Deutsche and Gerard (1955) suggested a theory that implies that the reason for conformity is due to informational influence and normative influence. Informational influence happens because of the way that humans feel the need to be right, and eave a clear perception of the world around them. Therefore, when one is feeling confused and unsure of something, they feel inclined to look to others and compare thoughts with them to help reduce their confusion in order to try and regain an understanding. Normative influence occurs due to the need that people feel to be accepted by other people.
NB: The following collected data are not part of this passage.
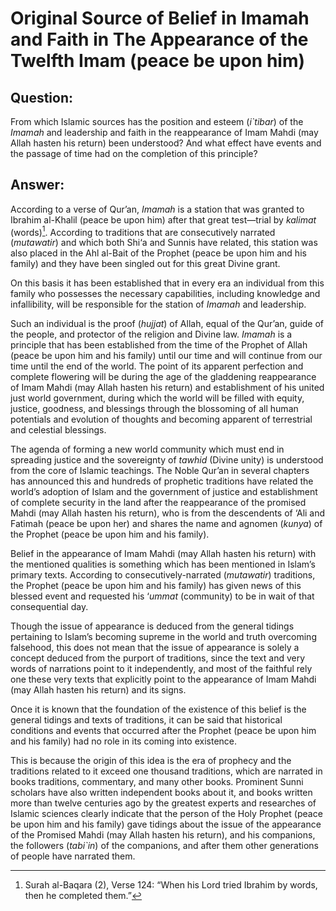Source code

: Original Source of Belief in Imamah and Faith in The Appearance of the Twelfth Imam (peace be upon him)
=======================================================================================================

Question:
---------

From which Islamic sources has the position and esteem (*i\`tibar*) of
the *Imamah* and leadership and faith in the reappearance of Imam Mahdi
(may Allah hasten his return) been understood? And what effect have
events and the passage of time had on the completion of this principle?

Answer:
-------

According to a verse of Qur’an, *Imamah* is a station that was granted
to Ibrahim al-Khalil (peace be upon him) after that great test—trial by
*kalimat* (words)[^1]. According to traditions that are consecutively
narrated (*mutawatir*) and which both Shi‘a and Sunnis have related,
this station was also placed in the Ahl al-Bait of the Prophet (peace be
upon him and his family) and they have been singled out for this great
Divine grant.

On this basis it has been established that in every era an individual
from this family who possesses the necessary capabilities, including
knowledge and infallibility, will be responsible for the station of
*Imamah* and leadership.

Such an individual is the proof (*hujjat*) of Allah, equal of the
Qur’an, guide of the people, and protector of the religion and Divine
law. *Imamah* is a principle that has been established from the time of
the Prophet of Allah (peace be upon him and his family) until our time
and will continue from our time until the end of the world. The point of
its apparent perfection and complete flowering will be during the age of
the gladdening reappearance of Imam Mahdi (may Allah hasten his return)
and establishment of his united just world government, during which the
world will be filled with equity, justice, goodness, and blessings
through the blossoming of all human potentials and evolution of thoughts
and becoming apparent of terrestrial and celestial blessings.

The agenda of forming a new world community which must end in spreading
justice and the sovereignty of *tawhid* (Divine unity) is understood
from the core of Islamic teachings. The Noble Qur’an in several chapters
has announced this and hundreds of prophetic traditions have related the
world’s adoption of Islam and the government of justice and
establishment of complete security in the land after the reappearance of
the promised Mahdi (may Allah hasten his return), who is from the
descendents of ‘Ali and Fatimah (peace be upon her) and shares the name
and agnomen (*kunya*) of the Prophet (peace be upon him and his family).

Belief in the appearance of Imam Mahdi (may Allah hasten his return)
with the mentioned qualities is something which has been mentioned in
Islam’s primary texts. According to consecutively-narrated (*mutawatir*)
traditions, the Prophet (peace be upon him and his family) has given
news of this blessed event and requested his ‘*ummat* (community) to be
in wait of that consequential day.

Though the issue of appearance is deduced from the general tidings
pertaining to Islam’s becoming supreme in the world and truth overcoming
falsehood, this does not mean that the issue of appearance is solely a
concept deduced from the purport of traditions, since the text and very
words of narrations point to it independently, and most of the faithful
rely one these very texts that explicitly point to the appearance of
Imam Mahdi (may Allah hasten his return) and its signs.

Once it is known that the foundation of the existence of this belief is
the general tidings and texts of traditions, it can be said that
historical conditions and events that occurred after the Prophet (peace
be upon him and his family) had no role in its coming into existence.

This is because the origin of this idea is the era of prophecy and the
traditions related to it exceed one thousand traditions, which are
narrated in books traditions, commentary, and many other books.
Prominent Sunni scholars have also written independent books about it,
and books written more than twelve centuries ago by the greatest experts
and researches of Islamic sciences clearly indicate that the person of
the Holy Prophet (peace be upon him and his family) gave tidings about
the issue of the appearance of the Promised Mahdi (may Allah hasten his
return), and his companions, the followers (*tabi\`in*) of the
companions, and after them other generations of people have narrated
them.

[^1]: Surah al-Baqara (2), Verse 124: “When his Lord tried Ibrahim by
words, then he completed them.”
Some may agree with others because they want to make a good impression or avoid isolation, humiliation and punishment, but in reality they do not really hold the same beliefs as them, they conform so that they won’t be made o look inferior or different in front of a group that they aspire and want to belong to. It has been suggested that conformity levels are extremely low when there is one participant and one confederate because the participant is only opposed to one other person who is not supported by any others, therefore the participant is not exposed to pressure.
Unanimity of the rest of the group is thought to have a bigger effect on levels of conformity rather than the actual size of the group. Cash (1952, 1959) observed that conformity levels rose when a participant faced up to three infiltrates but did not rise as more were added, inferring that no matter how many confederates there are, pressure on the naive person will remain the same as long as the confederates remain united in their opinions against the naive participant.
However, Mann (1969) did not agree with Sash’s conclusions and claimed new members of the group are perceived by the others to be independent thinkers who genuinely behave like the rest of the group and are not simply obvious conformers themselves. Latent (1981) suggested the Social Impact Theory that the argue the group and the amount of strength and importance it possesses will encourage conformity as well as how much an individual is exposed to the group. Other factors affecting conformity are gender and culture. Studies have shown that women tend to be more likely to conform than men.
This may be because women are concerned with maintaining harmony and being in agreement with others, whereas men feel it is more important to show independence as this is an indication of their leadership-status and masculinity which are important with regards to their levels of desirability from women (Buss, 2004). However, regardless of one’s gender, people that are most likely to conform are those with low self-esteem, low confidence, low I. Q and feelings of inadequacy because it offers a way of trying to gain better self- concept and avoid loneliness.
Conformity is more prevalent in collectivist cultures than individualist probably as a result of the stricter norms that people in collectivist societies hold due to religion, values etc. Whereas individualist cultures are considered to be more free with their behavior and opinions. Although conformity appears to be a deliberate change in behavior for reasons arsenal to an individual, Charlatan and Barge conducted an experiment that measured whether a participant would mirror the behavior of a confederate who interviewed them.
Results did show signs of non-conscious conformity; for example, if a confederate smiled often during the interview then it was observed that the participant also smiled regularly, the same mimic of behavior was observed when a confederate shook their foot during the interview. Confederates were also asked to act differently to participants or copy them; the latter resulted in these participants porting that they liked the interviewer more and felt more comfortable in the interview. In conclusion, conformity can be viewed as having advantages as well as disadvantages.